▸ **Work instructions**
Search each line below for "Right", then return the lines where it appears.

▸ **Dataset entries**
"""

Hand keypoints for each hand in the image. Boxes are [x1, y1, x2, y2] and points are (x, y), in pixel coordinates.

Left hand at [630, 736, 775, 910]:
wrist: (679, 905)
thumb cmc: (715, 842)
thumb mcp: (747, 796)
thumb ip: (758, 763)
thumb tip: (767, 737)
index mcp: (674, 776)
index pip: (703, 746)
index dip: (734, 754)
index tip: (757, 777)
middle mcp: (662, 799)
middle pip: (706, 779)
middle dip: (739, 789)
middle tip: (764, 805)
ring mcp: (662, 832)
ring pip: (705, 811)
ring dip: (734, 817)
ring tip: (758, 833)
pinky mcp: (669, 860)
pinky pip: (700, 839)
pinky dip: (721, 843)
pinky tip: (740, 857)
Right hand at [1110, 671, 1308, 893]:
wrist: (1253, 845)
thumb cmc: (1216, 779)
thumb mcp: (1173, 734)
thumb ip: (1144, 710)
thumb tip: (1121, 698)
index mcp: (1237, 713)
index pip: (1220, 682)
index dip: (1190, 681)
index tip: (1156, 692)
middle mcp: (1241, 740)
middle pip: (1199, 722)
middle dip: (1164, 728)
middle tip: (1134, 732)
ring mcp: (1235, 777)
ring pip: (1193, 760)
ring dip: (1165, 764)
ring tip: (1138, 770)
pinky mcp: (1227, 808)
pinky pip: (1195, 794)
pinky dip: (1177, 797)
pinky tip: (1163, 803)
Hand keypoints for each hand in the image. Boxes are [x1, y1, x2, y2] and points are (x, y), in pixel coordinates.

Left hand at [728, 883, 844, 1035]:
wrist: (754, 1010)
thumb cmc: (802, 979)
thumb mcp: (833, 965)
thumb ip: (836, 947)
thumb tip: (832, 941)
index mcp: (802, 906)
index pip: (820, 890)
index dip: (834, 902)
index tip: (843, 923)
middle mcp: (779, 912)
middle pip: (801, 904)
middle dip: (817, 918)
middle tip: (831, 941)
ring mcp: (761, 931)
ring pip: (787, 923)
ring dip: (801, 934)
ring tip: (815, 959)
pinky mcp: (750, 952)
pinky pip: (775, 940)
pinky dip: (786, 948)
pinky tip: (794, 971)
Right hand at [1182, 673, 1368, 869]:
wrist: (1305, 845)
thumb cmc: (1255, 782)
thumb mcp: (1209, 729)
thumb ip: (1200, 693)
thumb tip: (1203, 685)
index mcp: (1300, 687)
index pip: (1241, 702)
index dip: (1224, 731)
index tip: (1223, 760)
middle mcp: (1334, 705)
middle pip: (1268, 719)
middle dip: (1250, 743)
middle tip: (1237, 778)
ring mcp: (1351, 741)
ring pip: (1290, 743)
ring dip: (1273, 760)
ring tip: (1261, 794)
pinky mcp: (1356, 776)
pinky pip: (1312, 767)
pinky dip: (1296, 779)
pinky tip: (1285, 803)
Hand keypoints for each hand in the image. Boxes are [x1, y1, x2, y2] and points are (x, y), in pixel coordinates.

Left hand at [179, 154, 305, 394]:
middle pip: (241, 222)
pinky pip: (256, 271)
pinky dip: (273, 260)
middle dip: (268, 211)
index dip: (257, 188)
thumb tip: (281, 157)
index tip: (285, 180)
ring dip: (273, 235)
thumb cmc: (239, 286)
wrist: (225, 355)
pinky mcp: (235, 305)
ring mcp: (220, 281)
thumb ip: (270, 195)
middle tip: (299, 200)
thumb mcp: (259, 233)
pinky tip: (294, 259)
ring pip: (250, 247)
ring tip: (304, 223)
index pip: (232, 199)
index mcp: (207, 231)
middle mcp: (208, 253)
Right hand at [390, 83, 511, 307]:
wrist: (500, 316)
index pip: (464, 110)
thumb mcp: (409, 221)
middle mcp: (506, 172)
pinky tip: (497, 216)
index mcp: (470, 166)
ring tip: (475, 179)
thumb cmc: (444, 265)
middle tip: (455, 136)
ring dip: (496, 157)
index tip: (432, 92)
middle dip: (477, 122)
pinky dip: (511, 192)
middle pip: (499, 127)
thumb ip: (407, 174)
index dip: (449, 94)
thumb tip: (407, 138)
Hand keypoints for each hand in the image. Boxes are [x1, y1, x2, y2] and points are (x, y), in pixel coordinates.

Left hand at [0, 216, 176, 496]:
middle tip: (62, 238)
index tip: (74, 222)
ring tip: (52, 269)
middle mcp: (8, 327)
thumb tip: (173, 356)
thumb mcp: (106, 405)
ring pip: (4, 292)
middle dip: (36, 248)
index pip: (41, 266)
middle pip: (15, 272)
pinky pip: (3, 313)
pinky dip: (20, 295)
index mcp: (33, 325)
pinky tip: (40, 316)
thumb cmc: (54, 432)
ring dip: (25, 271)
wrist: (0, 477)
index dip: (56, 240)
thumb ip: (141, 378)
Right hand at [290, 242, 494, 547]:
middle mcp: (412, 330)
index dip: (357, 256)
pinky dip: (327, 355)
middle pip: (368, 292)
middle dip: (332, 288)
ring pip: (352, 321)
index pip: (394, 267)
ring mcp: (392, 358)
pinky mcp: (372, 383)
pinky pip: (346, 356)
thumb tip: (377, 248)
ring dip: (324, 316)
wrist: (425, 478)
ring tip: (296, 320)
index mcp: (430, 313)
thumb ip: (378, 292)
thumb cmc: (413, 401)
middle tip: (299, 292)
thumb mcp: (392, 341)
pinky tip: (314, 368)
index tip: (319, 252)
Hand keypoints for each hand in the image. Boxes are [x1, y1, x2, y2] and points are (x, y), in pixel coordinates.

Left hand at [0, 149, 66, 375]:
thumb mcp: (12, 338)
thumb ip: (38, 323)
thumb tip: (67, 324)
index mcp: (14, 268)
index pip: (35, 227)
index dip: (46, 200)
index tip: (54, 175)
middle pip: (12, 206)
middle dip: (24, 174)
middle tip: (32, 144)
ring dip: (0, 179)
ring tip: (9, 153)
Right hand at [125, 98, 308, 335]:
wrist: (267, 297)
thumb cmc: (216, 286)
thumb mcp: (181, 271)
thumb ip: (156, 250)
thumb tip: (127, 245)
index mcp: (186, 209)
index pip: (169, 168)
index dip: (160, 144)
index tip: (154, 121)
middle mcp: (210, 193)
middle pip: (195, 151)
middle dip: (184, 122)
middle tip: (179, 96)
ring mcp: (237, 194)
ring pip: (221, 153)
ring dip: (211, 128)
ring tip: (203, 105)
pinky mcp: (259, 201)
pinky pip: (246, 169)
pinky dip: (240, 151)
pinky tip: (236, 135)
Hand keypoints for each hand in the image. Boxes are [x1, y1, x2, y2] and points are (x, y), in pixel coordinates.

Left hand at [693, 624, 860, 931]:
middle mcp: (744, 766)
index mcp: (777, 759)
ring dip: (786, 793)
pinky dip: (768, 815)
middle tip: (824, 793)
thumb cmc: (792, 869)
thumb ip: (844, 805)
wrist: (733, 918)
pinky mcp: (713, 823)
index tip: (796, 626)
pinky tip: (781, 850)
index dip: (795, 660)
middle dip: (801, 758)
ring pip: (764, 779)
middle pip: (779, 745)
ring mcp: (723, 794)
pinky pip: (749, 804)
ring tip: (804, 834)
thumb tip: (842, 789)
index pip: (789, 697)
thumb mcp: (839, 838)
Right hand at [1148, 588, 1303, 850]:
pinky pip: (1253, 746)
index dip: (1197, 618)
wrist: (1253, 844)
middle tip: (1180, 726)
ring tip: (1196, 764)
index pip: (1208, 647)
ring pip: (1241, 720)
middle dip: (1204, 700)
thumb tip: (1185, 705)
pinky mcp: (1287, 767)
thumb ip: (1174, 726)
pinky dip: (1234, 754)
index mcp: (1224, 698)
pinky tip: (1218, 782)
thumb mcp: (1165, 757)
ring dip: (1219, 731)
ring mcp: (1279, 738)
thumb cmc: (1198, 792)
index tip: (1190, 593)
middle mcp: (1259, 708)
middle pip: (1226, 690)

"""

▸ **Expected answer**
Right hand at [1110, 671, 1308, 893]:
Right hand at [1182, 673, 1368, 869]:
Right hand at [390, 83, 511, 307]:
Right hand at [290, 242, 494, 547]:
Right hand at [125, 98, 308, 335]:
Right hand at [1148, 588, 1303, 850]:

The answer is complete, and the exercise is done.